[About this exercise]: Pick out each line of the material below that contains the string "dapat". Copy those lines in full.

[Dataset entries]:
- - -
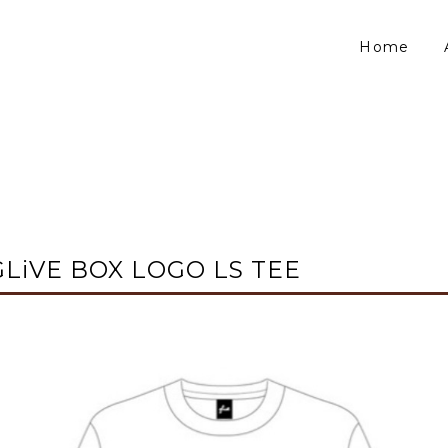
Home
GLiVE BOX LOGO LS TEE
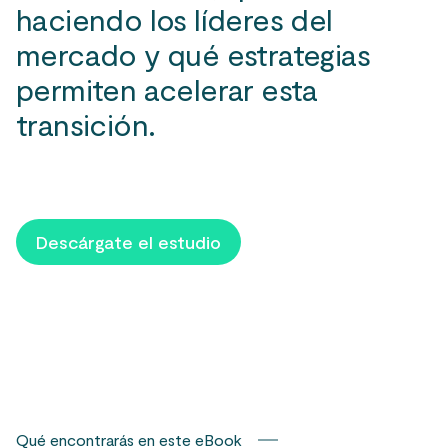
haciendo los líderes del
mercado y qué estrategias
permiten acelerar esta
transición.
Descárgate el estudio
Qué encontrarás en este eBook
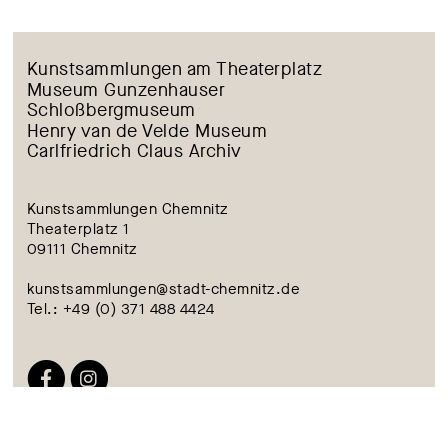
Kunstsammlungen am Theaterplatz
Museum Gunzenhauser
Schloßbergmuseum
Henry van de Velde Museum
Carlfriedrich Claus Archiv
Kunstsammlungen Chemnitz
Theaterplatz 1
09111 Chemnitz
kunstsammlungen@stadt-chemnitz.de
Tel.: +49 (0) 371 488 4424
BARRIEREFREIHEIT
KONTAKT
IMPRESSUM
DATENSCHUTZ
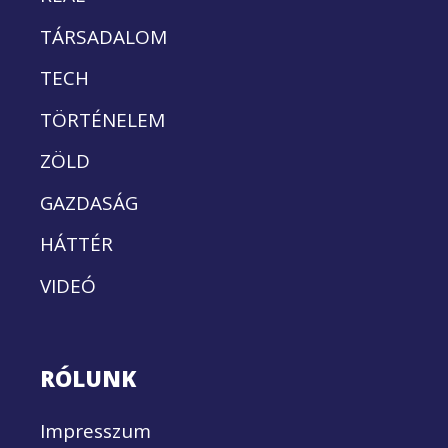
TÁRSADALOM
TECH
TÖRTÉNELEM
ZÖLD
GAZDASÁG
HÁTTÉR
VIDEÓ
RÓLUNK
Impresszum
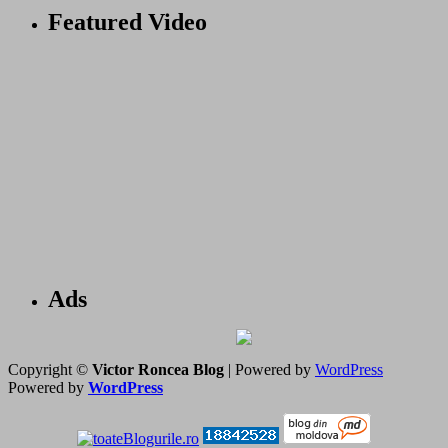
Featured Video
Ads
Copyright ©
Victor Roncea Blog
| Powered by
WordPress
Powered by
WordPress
- - -
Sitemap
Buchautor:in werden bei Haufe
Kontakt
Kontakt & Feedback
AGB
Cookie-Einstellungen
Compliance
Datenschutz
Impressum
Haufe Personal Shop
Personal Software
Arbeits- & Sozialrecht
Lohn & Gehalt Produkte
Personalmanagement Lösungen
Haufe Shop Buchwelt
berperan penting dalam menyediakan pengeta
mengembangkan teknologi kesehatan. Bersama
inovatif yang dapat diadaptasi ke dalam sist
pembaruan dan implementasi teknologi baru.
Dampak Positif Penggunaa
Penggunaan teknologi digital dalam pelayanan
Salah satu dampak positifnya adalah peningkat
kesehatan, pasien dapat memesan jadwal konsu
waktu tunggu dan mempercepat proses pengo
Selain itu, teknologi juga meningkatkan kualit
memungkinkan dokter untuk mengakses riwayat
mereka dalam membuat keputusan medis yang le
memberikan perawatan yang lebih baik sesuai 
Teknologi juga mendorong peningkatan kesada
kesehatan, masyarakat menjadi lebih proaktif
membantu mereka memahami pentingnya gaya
- - -
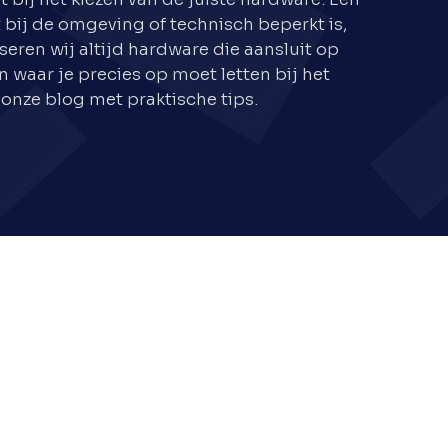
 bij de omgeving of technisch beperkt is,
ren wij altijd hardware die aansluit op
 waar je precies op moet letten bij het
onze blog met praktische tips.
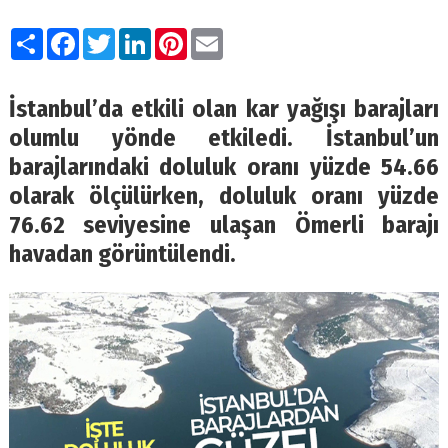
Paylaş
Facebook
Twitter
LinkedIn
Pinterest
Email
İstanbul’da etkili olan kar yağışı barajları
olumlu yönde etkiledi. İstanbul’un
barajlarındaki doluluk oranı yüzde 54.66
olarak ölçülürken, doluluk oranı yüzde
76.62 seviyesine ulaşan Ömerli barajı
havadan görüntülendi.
- - -
[Response below]:
inovatif yang dapat diadaptasi ke dalam sist
kesehatan, pasien dapat memesan jadwal konsu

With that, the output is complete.